Incêndios na Grécia devastam cerca de 100 mil hectares em duas semanas

Cerca de 100 mil hectares arderam em menos de duas semanas na Grécia, um recorde desde os mortíferos incêndios de 2007 que devastarem diversas regiões do país, segundo dados hoje atualizados do Sistema Europeu de Informação sobre Fogos Florestais (EFFIS).

Incêndios na Grécia devastam cerca de 100 mil hectares em duas semanas

Incêndios na Grécia devastam cerca de 100 mil hectares em duas semanas

Cerca de 100 mil hectares arderam em menos de duas semanas na Grécia, um recorde desde os mortíferos incêndios de 2007 que devastarem diversas regiões do país, segundo dados hoje atualizados do Sistema Europeu de Informação sobre Fogos Florestais (EFFIS).

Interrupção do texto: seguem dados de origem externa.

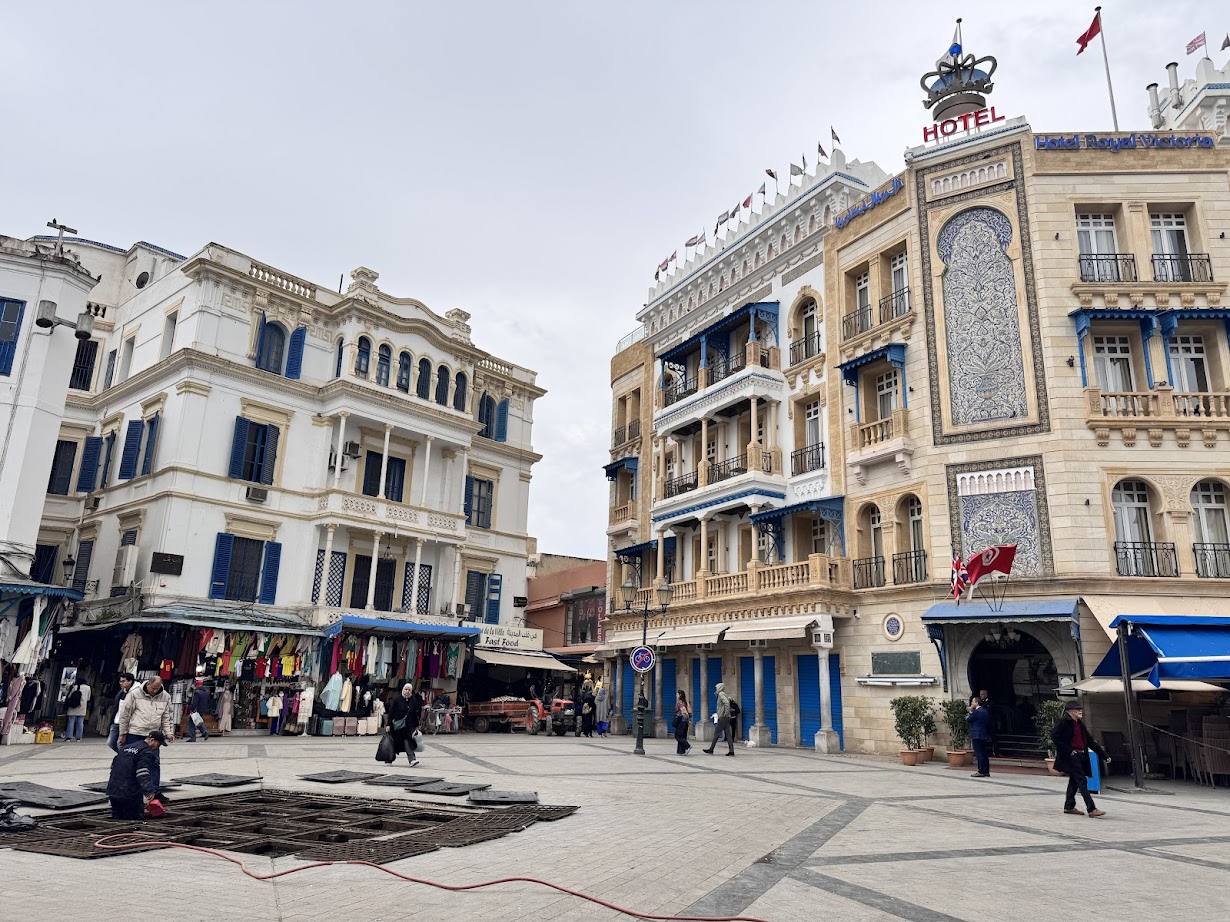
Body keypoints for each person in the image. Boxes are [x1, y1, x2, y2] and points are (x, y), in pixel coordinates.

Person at [118, 677, 175, 798]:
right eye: (153, 688)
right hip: (135, 733)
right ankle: (131, 790)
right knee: (132, 763)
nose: (154, 691)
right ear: (148, 684)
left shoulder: (165, 696)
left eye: (157, 688)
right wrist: (123, 734)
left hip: (153, 735)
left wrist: (168, 732)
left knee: (154, 763)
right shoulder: (135, 694)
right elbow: (125, 715)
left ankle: (155, 791)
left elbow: (167, 716)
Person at [1051, 701, 1109, 817]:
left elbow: (1090, 741)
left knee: (1074, 782)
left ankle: (1069, 806)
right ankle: (1091, 808)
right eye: (1077, 709)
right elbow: (1055, 737)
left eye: (1080, 709)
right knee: (1082, 781)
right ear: (1070, 711)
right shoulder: (1064, 722)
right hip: (1072, 756)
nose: (1080, 711)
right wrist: (1069, 750)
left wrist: (1104, 755)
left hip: (1081, 755)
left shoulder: (1080, 724)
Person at [107, 730, 167, 820]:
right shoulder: (146, 752)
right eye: (158, 745)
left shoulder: (126, 747)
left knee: (117, 820)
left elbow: (114, 766)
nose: (157, 748)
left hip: (113, 790)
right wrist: (149, 792)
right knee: (134, 822)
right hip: (130, 794)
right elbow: (142, 773)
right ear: (152, 740)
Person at [386, 683, 421, 767]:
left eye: (409, 690)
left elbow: (416, 713)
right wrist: (388, 724)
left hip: (408, 726)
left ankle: (412, 760)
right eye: (406, 689)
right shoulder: (397, 700)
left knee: (407, 741)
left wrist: (417, 725)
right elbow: (391, 713)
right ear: (403, 690)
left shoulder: (413, 700)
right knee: (394, 743)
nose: (407, 691)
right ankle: (389, 758)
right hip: (397, 726)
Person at [107, 673, 135, 753]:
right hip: (116, 720)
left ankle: (123, 758)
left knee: (121, 744)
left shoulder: (135, 693)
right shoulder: (122, 692)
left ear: (130, 681)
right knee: (111, 742)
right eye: (120, 681)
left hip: (126, 722)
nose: (121, 683)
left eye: (123, 681)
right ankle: (123, 757)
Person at [705, 683, 735, 756]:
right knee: (728, 734)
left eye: (717, 688)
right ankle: (731, 751)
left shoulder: (721, 694)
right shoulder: (722, 694)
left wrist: (725, 713)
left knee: (716, 733)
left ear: (720, 688)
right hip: (725, 718)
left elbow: (727, 703)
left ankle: (711, 749)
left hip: (723, 718)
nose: (716, 689)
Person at [967, 695, 992, 778]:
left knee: (979, 753)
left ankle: (981, 770)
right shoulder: (985, 711)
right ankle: (986, 771)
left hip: (977, 735)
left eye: (973, 702)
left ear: (977, 703)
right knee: (984, 753)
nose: (971, 703)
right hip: (983, 734)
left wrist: (970, 711)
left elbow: (969, 719)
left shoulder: (977, 712)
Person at [63, 677, 91, 742]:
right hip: (82, 707)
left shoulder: (75, 687)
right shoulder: (88, 688)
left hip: (73, 707)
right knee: (80, 722)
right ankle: (78, 737)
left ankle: (68, 737)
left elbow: (69, 696)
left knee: (71, 721)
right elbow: (88, 698)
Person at [674, 690, 692, 755]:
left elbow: (684, 712)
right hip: (686, 722)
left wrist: (679, 716)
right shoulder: (686, 702)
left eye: (677, 694)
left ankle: (687, 746)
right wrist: (689, 720)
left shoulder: (680, 703)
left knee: (677, 736)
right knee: (683, 736)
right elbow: (690, 711)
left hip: (682, 721)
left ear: (680, 695)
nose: (676, 696)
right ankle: (681, 751)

O primeiro-ministro Kyriakos Mitsotakis referiu-se a “uma catástrofe natural de uma excecional amplitude”, após os 586 incêndios que assolaram em alguns dias diversas regiões “nos quatro cantos da Grécia”. Em 14 dias de incêndios florestais, mais de 93.600 hectares foram reduzidos a cinzas neste país mediterrânico atingido no início de agosto por uma excecional onda de calor, segundo os cálculos efetuados pela agência noticiosa AFP a partir dos dados do EFFIS entre 29 de julho e 11 de agosto. Em média, no mesmo período entre 2008 e 2020, arderam cerca de 2.300 hectares.

“Os fogos que ocorrem neste momento são muito destruidores e têm um nível de intensidade pouco habitual”, explicou à AFP Mark Parrington, um investigador de Copernicus, o serviço europeu sobre alterações climáticas, que o EFFIS integra. O número simbólico dos 100 mil hectares queimados na Grécia deverá ser atingido na quinta ou sexta-feira, e quando diversos incêndios continuavam hoje a assolar a região do Peloponeso e na ilha de Eubeia, no oeste e leste do país. Com mais de metade de zonas queimadas, a ilha de Eubeia, a segunda maior da Grécia, foi a mais atingida pelos incêndios.

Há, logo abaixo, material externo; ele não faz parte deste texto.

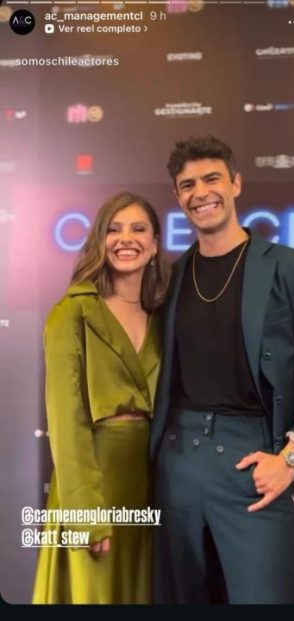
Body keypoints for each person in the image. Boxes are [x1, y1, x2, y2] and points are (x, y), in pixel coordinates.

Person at [150, 135, 294, 604]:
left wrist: (290, 459)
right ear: (178, 197)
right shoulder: (171, 277)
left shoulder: (288, 267)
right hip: (176, 467)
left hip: (253, 463)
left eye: (211, 179)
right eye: (188, 185)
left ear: (236, 183)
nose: (201, 193)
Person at [32, 192, 169, 604]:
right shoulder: (71, 312)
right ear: (99, 240)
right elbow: (66, 423)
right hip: (96, 483)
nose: (126, 239)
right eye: (114, 229)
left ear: (155, 245)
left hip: (151, 484)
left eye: (138, 229)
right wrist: (85, 514)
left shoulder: (164, 317)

As suas densas florestas de pinheiros, que continuavam hoje a arder, foram em grande parte reduzidas a cinzas na parte norte da ilha. “De certa maneira, estes fogos eram previsíveis devido a uma estação muito seca”, declarou à agência noticiosa AFP Charalampos Kontoes, diretor de pesquisa no Observatório nacional de Atenas. “Mas posso referir que na Grécia, nunca tivemos incêndios tão grandes. Sempre tivemos fogos durante a estação quente, mas nunca desta dimensão”, acrescentou.

Mais de 250 mil hectares de florestas, olivais e pinheiros ficaram carbonizados em agosto de 2007

Em 11 de agosto, já tinham ardido 110 mil hectares desde o início do ano, com mais de 90% nas duas últimas semanas, contra 9.188 em média no período de 2008 a 2020, segundo os últimos números do EFFIS. “Os nossos dados demonstram que não tivemos incêndios tão intensos desde agosto de 2007”, acrescentou Mark Parrington do Copernicus.

Mais de 250 mil hectares de florestas, olivais e pinheiros ficaram carbonizados em agosto de 2007 em violentos incêndios que provocaram 77 mortos. No início de agosto, a Grécia foi atingida pela “pior canícula” em três décadas, segundo o primeiro-ministro. Durante uma semana, a temperatura atingiu os 45.º em diversas regiões do país, e 43.º na capital Atenas. Os peritos relacionam sem equívoco esta vaga de canícula às alterações climáticas.

Um relatório preliminar da ONU, divulgado pela AFP, qualifica a periferia mediterrânica de “ponto quente das alterações climáticas”. “A ligação entre clima e os fogos florestais é cruelmente estabelecida na Europa mediterrânica”, considerou Matthew Jones, especialista em alterações climáticas na universidade de East Anglia. Desde a década de 1980 que “quase duplicou” o número de dias onde a meteorologia favorece os fogos de florestas.

Sob o efeito de uma vaga de calor excecional, os incêndios na Grécia não apenas destruirão as florestas “mas também zonas agrícolas, zonas de agrofloresta”, acrescentou Charalampos Kontoes, prevendo “consequências na economia” grega. O responsável do Observatório de Atenas previu que a terra, antes fértil e cultivável, “vai levar anos a regenerar”.

As previsões do EFFIS sugerem que na Grécia “os fogos florestais vão persistir enquanto não ocorrerem chuvas significativas” pelo menos até 17 de agosto, acrescentou Thomas Smith, professor de geografia na London Scholl of Economics. Na sua perspetiva, “é provável que a situação se agrave antes de melhorar”.